On the demand side, primary care physicians use eLuminate when they’re making a referral. They tell the platform what kind of procedure a patient needs, and it generates a list of providers in the area who offer it. Patients then get online and customize that list based on their preferences, like price and quality rating.

But, since consumers will (hopefully) only need to use eLuminate a few times in their lives, it doesn’t make sense to try to force a user ID and password kind of relationship with them. Instead, the platform sits inside a pre-existing patient portal offered by the health plan.
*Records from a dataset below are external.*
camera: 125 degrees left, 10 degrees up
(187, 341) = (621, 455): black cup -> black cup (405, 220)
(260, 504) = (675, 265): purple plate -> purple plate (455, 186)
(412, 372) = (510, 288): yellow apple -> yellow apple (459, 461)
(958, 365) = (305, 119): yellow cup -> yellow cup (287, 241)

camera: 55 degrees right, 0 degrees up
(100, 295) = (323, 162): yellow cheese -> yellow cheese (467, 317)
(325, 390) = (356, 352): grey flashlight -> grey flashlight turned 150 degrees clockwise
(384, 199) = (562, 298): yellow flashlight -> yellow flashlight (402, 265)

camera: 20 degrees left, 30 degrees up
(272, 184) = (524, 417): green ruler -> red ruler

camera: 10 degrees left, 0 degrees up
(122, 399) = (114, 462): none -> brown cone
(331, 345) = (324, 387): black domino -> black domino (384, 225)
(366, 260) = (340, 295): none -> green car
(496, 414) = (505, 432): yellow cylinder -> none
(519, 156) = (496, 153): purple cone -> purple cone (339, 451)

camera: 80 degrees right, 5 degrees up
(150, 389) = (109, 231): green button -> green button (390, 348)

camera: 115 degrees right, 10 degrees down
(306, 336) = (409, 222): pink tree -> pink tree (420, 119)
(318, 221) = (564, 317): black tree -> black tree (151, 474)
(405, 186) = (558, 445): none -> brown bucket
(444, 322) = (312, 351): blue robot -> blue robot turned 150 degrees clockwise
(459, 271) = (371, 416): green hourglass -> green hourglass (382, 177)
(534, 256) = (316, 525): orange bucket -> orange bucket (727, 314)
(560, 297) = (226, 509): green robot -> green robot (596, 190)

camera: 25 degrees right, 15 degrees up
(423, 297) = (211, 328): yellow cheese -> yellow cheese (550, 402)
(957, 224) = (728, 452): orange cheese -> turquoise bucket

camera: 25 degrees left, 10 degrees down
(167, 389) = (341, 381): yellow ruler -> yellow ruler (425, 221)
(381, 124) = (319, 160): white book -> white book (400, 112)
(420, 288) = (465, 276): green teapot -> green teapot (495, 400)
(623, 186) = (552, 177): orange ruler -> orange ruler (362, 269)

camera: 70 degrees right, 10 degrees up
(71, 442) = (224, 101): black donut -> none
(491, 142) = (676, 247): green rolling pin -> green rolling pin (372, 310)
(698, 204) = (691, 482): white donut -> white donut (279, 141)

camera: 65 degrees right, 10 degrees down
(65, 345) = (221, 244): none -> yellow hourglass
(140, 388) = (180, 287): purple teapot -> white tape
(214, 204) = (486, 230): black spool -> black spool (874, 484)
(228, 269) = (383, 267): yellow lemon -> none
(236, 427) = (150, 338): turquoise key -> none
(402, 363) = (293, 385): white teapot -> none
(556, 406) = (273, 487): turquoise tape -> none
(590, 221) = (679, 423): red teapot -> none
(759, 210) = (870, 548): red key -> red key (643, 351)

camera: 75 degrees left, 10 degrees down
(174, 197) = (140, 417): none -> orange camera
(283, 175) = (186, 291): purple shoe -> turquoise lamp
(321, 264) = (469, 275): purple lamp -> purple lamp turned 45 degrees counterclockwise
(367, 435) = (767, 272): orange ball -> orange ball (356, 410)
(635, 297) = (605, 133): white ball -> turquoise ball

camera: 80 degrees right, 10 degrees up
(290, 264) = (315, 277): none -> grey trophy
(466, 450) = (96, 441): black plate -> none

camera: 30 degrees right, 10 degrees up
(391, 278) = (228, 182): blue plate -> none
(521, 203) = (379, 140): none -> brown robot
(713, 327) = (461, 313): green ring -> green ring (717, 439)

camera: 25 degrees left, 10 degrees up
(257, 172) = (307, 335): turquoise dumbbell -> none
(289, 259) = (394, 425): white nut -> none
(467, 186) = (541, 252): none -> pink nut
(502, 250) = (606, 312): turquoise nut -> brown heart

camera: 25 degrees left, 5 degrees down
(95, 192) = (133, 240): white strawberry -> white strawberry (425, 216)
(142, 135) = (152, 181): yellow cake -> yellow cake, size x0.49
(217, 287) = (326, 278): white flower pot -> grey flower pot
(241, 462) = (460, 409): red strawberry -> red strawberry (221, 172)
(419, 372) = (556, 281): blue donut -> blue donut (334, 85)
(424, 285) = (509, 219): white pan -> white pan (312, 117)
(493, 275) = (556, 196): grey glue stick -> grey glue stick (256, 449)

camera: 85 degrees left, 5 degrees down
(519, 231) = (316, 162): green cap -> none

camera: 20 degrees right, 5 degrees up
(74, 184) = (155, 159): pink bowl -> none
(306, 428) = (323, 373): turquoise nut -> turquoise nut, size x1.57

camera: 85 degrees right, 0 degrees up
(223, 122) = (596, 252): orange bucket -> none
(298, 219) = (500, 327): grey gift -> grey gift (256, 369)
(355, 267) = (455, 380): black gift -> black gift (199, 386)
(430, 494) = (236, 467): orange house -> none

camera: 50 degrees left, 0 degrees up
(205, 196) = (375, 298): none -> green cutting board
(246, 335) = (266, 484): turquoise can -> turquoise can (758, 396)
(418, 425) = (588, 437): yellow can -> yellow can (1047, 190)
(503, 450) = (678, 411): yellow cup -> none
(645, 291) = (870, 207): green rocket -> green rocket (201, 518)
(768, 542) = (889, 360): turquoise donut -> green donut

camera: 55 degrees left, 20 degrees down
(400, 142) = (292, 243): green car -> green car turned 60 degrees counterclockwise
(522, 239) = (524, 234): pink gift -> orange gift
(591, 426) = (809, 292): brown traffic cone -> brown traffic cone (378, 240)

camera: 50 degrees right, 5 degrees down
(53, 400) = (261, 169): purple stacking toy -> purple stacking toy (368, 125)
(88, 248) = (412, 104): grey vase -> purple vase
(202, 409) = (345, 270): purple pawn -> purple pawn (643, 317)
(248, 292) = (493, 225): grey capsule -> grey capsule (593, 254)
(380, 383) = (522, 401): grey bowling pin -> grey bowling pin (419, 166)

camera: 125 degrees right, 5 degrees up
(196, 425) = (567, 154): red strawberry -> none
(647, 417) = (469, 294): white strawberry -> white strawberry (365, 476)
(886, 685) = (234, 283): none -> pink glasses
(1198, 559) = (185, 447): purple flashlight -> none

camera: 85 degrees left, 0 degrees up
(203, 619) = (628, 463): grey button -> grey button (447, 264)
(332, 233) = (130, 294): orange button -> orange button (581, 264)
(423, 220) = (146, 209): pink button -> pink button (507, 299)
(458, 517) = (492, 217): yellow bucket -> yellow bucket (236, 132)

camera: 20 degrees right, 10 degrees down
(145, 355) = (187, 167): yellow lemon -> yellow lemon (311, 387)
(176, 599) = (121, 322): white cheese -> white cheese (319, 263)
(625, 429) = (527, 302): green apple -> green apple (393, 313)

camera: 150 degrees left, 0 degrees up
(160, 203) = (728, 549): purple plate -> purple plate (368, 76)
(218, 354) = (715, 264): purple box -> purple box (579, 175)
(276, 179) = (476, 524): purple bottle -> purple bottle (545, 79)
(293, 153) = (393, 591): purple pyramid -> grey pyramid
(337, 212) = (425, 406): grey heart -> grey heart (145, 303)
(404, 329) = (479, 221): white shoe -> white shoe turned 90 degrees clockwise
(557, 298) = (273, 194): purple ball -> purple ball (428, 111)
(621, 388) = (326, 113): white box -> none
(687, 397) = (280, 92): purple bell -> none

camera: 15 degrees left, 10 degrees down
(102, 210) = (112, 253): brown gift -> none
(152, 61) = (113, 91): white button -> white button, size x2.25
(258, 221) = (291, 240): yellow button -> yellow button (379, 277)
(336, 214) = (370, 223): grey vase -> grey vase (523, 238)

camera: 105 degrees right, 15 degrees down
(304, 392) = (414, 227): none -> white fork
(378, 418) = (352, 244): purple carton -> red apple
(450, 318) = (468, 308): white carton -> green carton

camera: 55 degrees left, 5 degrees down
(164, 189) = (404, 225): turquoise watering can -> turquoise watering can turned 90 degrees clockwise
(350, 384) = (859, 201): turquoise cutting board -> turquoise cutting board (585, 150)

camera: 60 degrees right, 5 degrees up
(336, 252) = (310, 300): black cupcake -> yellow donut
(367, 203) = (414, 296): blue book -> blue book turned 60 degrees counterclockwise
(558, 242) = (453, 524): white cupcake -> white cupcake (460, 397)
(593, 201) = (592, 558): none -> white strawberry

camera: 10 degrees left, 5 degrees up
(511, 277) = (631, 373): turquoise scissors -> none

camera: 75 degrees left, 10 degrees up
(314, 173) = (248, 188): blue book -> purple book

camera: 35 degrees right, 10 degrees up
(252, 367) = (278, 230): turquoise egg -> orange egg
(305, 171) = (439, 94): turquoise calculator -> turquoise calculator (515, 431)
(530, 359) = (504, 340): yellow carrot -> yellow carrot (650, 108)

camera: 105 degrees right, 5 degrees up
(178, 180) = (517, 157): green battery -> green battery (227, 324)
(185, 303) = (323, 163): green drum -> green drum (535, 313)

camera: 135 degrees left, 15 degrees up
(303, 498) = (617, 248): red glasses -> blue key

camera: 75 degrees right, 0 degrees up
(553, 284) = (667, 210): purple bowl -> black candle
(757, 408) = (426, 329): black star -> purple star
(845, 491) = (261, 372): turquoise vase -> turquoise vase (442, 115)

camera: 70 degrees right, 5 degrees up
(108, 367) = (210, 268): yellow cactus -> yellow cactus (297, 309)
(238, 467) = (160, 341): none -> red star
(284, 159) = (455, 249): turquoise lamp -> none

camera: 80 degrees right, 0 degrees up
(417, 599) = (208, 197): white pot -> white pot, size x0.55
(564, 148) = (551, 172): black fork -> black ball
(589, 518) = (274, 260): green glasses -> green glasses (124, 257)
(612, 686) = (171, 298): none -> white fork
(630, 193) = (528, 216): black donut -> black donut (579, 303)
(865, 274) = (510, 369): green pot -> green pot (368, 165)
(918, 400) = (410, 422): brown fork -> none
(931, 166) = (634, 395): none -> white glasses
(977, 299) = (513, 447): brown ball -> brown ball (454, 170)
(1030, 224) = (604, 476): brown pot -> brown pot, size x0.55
For health plans, who are the targets of more health IT systems than we can count right now, Hutchison said the system integrates with their pre-authorization process. When they approve a patient’s referral from the primary care physician, eLuminate is prompted to send an outbound invitation to the patient to log on and use the customization tool. “We know what their co-pay is, and we allow them to select and schedule through us and pay through us as well,” Hutchison said.

That all sounds good, but it’s going to require some serious efforts by the eLuminate team to get providers, specialists and health plans on board. Hutchison brought with her quite a Rolodex. Prior to a three-year stint at Cerner, she spent most of her career working in business development at provider facilities. “I was thinking about how interesting it was that there’s this tremendous capacity for imaging and surgery, and yet that’s what commands the high profit margins, that’s’ what drives annual inflation and that’s were real prices are highest and there’s the most variability.”

She left Cerner in May of last year, when she “felt that the market was ready for what we’re doing,” pulled together an initial group of investors and recruited two software engineers to build the platform.

The Kansas City-based company has gotten some early attention from winning the Hackovate Health challenge hosted by H&R Block and business incubator Think Big Partners last month. It plans to begin onboarding surgery and radiology centers to the system in April and launch with its first health plan clients and their members in July.

“Our approach to the market is not to paint a target on anyone’s back and say, we’re going to relocate economic surplus that you currently own over here to somebody else,” she said. “We’re building a system that can solve problems for every stakeholder group.”